● Work instruction: Each record below is to be restated word for word.

Collection entries
==*==
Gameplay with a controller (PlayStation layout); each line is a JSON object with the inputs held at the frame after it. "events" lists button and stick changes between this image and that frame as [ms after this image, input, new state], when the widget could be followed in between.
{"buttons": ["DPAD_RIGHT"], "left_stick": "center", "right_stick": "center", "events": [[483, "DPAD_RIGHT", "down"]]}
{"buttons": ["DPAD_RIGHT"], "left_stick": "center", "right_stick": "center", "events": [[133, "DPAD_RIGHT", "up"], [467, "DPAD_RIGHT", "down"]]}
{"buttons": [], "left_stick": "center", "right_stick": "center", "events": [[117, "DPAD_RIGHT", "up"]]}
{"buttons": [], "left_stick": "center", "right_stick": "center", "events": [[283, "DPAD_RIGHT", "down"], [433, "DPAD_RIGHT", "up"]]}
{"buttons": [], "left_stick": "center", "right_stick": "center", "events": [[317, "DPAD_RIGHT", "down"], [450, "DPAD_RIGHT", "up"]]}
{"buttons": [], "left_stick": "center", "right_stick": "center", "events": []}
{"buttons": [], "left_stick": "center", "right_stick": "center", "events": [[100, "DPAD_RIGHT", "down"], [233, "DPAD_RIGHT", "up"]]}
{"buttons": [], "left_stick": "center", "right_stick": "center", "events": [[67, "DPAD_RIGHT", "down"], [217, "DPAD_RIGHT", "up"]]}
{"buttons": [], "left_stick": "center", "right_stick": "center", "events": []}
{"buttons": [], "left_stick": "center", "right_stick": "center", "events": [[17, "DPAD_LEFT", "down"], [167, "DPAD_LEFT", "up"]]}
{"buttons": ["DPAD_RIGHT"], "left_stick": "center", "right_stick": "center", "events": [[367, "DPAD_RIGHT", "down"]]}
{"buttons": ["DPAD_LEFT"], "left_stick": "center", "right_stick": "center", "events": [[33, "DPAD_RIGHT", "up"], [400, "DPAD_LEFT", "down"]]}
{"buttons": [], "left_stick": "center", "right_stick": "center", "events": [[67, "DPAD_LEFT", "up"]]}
==*==
● Response for this exercise:
Gameplay with a controller (PlayStation layout); each line is a JSON object with the inputs held at the frame after it. "events" lists button and stick changes between this image and that frame as [ms after this image, input, new state], when the widget could be followed in between.
{"buttons": ["DPAD_RIGHT"], "left_stick": "center", "right_stick": "center", "events": [[483, "DPAD_RIGHT", "down"]]}
{"buttons": ["DPAD_RIGHT"], "left_stick": "center", "right_stick": "center", "events": [[133, "DPAD_RIGHT", "up"], [467, "DPAD_RIGHT", "down"]]}
{"buttons": [], "left_stick": "center", "right_stick": "center", "events": [[117, "DPAD_RIGHT", "up"]]}
{"buttons": [], "left_stick": "center", "right_stick": "center", "events": [[283, "DPAD_RIGHT", "down"], [433, "DPAD_RIGHT", "up"]]}
{"buttons": [], "left_stick": "center", "right_stick": "center", "events": [[317, "DPAD_RIGHT", "down"], [450, "DPAD_RIGHT", "up"]]}
{"buttons": [], "left_stick": "center", "right_stick": "center", "events": []}
{"buttons": [], "left_stick": "center", "right_stick": "center", "events": [[100, "DPAD_RIGHT", "down"], [233, "DPAD_RIGHT", "up"]]}
{"buttons": [], "left_stick": "center", "right_stick": "center", "events": [[67, "DPAD_RIGHT", "down"], [217, "DPAD_RIGHT", "up"]]}
{"buttons": [], "left_stick": "center", "right_stick": "center", "events": []}
{"buttons": [], "left_stick": "center", "right_stick": "center", "events": [[17, "DPAD_LEFT", "down"], [167, "DPAD_LEFT", "up"]]}
{"buttons": ["DPAD_RIGHT"], "left_stick": "center", "right_stick": "center", "events": [[367, "DPAD_RIGHT", "down"]]}
{"buttons": ["DPAD_LEFT"], "left_stick": "center", "right_stick": "center", "events": [[33, "DPAD_RIGHT", "up"], [400, "DPAD_LEFT", "down"]]}
{"buttons": [], "left_stick": "center", "right_stick": "center", "events": [[67, "DPAD_LEFT", "up"]]}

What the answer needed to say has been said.